> Excerpt to read:
# Who would be interested ???



## MLabonte (Jan 19, 2009)

One last thing and I'm sure it most of you would know - you are responsible for shipping charges when mailing out the gift not the person you are sending it to, and would like to have all presents shipped out no later than Dec 15th - that way there they will recieve it by Christmas.
-Matt


----------



## MLabonte (Jan 19, 2009)

12 views and NO ONE is interested ???


----------



## Iron Mike (Oct 15, 2007)

I'd be in for this; I almost always participate in the "pay-it-forward" threads.

...........and I have some new-in-box cool archery swag I'd be happy to gift to someone.


----------



## MLabonte (Jan 19, 2009)

Sounds good Mike ! I'd like to get atleast 30 ppl or more to get this going !!! Anyone else interested ???


----------



## JDoupe (Dec 9, 2006)

I'm in. Let me know if it's a go so I don't sign up for 2!!!!!


----------



## MLabonte (Jan 19, 2009)

> Supplied material:
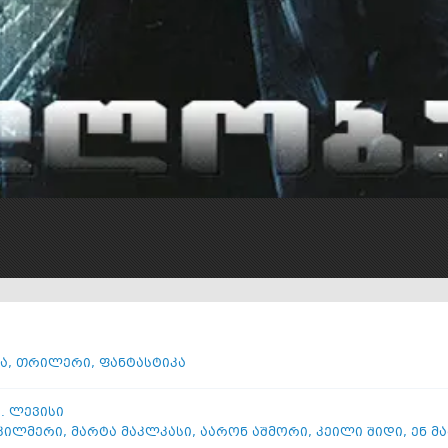
ა
,
თრილერი
,
ფანტასტიკა
ა. ლევისი
კილმერი
,
მარტა მაკლკასი
,
აარონ აშმორი
,
კეილი შიდი
,
ენ მ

> Requirement A:
Translate this sentence from the gift exchange thread into Spanish: "I'd be in for this; I almost always participate in the "pay-it-forward" threads."
> Requirement B:
Give the text read from the records as a JSON list of strings, one string for each line, with blank lines left out and the pictures omitted.

> Solution A:
Me apuntaría a esto; casi siempre participo en los hilos de «cadena de favores».

> Solution B:
[
  "ა",
  ",",
  "თრილერი",
  ",",
  "ფანტასტიკა",
  "ა. ლევისი",
  "კილმერი",
  ",",
  "მარტა მაკლკასი",
  ",",
  "აარონ აშმორი",
  ",",
  "კეილი შიდი",
  ",",
  "ენ მ"
]